Открыв рот, Игорь смотрел на него.
— Да, — подтвердил Туманов. — С ним надо держать ухо востро. Чуть зазеваешься и…
Он не успел договорить — в палатку вошел Зуев. Оглядел расположившихся вокруг печки ребят и уточнил:
— Крымов, ты сегодня истопник?
— Так точно, товарищ сержант, — вскочил на ноги Игорь.
— Сиди-сиди, — похлопал его по плечу сержант и опустился на край кровати, не замечая, как Игорь настороженно отодвигается от него в глубь палатки.
— А ты, Туманов? — обернулся Зуев к Андрею, — С пропускного поста сменился?
— Так точно.
— Силы еще остались? Мне нужен один человек для ночного патруля. Сейчас семь часов вечера, инструктаж в десять, сразу после этого выход… Выдержишь?

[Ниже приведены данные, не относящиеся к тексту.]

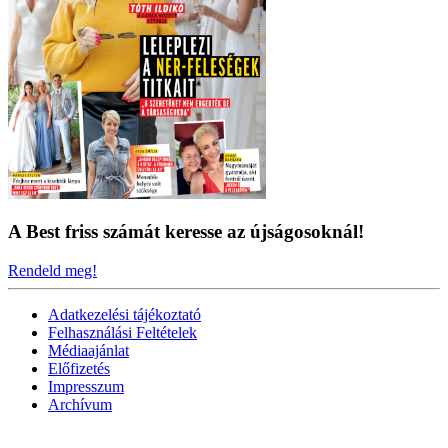
A Best friss számát keresse az újságosoknál!
Rendeld meg!
Adatkezelési tájékoztató
Felhasználási Feltételek
Médiaajánlat
Előfizetés
Impresszum
Archívum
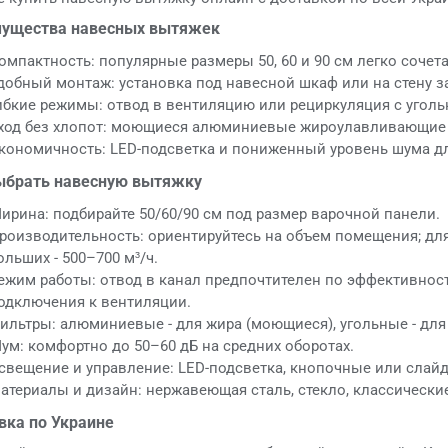
ущества навесных вытяжек
омпактность: популярные размеры 50, 60 и 90 см легко сочет
добный монтаж: установка под навесной шкаф или на стену 
ибкие режимы: отвод в вентиляцию или рециркуляция с угол
ход без хлопот: моющиеся алюминиевые жироулавливающие
кономичность: LED-подсветка и пониженный уровень шума д
ыбрать навесную вытяжку
ирина: подбирайте 50/60/90 см под размер варочной панели.
роизводительность: ориентируйтесь на объем помещения; для 
ольших - 500–700 м³/ч.
ежим работы: отвод в канал предпочтителен по эффективности
одключения к вентиляции.
ильтры: алюминиевые - для жира (моющиеся), угольные - для
ум: комфортно до 50–60 дБ на средних оборотах.
свещение и управление: LED-подсветка, кнопочные или слайд
атериалы и дизайн: нержавеющая сталь, стекло, классически
вка по Украине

— Если три часика вздремну — осилю, — отозвался Туманов, с удовольствием наблюдая за нес-водящим с Зуева глаз Игорем.
Сержант перехватил этот взгляд, подумал и приказал:
— Крымов, с той стороны палатки какой-то недоумок набросал мусор. Бумагу, ветошь разную… Кинет кто спичку — даже выбежать не успеете. Сходи, отнеси все это подальше, — дождался, пока дверь за курсантом закроется, и повернулся к Туманову. — Что это с ним? У него какой-то испуганный вид…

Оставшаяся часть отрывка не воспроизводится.